(Records shown begins)

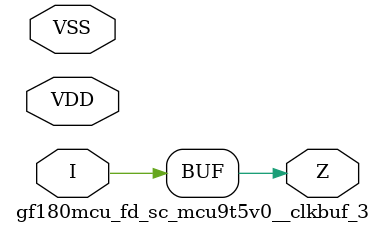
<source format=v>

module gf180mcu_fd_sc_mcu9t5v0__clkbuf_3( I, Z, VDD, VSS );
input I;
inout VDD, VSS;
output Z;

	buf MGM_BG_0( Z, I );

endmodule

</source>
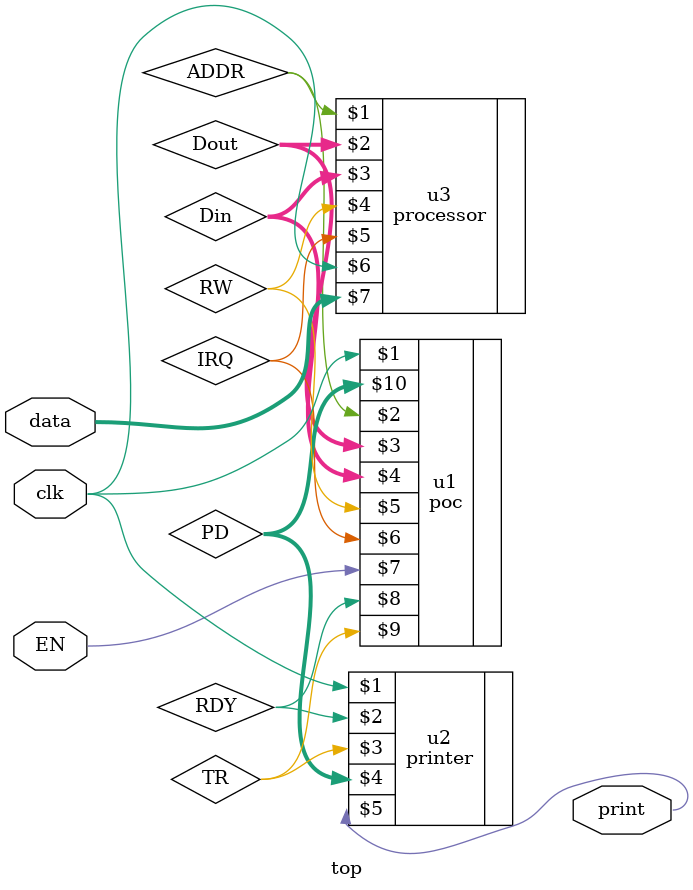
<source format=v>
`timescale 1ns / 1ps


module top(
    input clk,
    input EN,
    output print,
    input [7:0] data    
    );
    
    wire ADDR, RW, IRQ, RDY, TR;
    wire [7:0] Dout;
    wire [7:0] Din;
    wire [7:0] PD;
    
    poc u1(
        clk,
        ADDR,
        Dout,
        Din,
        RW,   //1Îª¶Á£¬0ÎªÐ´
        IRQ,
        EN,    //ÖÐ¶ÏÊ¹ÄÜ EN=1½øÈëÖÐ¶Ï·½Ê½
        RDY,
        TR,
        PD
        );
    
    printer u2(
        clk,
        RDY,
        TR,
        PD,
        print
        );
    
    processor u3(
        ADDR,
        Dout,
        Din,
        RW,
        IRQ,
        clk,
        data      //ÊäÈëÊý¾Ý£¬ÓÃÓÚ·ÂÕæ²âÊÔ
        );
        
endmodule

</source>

(Records shown ends)

§ Job: Leaving every picture out, output the data exactly as it stands.

§ Result below:
<source format=v>

module gf180mcu_fd_sc_mcu9t5v0__clkbuf_3( I, Z, VDD, VSS );
input I;
inout VDD, VSS;
output Z;

	buf MGM_BG_0( Z, I );

endmodule

</source>
<source format=v>
`timescale 1ns / 1ps


module top(
    input clk,
    input EN,
    output print,
    input [7:0] data    
    );
    
    wire ADDR, RW, IRQ, RDY, TR;
    wire [7:0] Dout;
    wire [7:0] Din;
    wire [7:0] PD;
    
    poc u1(
        clk,
        ADDR,
        Dout,
        Din,
        RW,   //1Îª¶Á£¬0ÎªÐ´
        IRQ,
        EN,    //ÖÐ¶ÏÊ¹ÄÜ EN=1½øÈëÖÐ¶Ï·½Ê½
        RDY,
        TR,
        PD
        );
    
    printer u2(
        clk,
        RDY,
        TR,
        PD,
        print
        );
    
    processor u3(
        ADDR,
        Dout,
        Din,
        RW,
        IRQ,
        clk,
        data      //ÊäÈëÊý¾Ý£¬ÓÃÓÚ·ÂÕæ²âÊÔ
        );
        
endmodule

</source>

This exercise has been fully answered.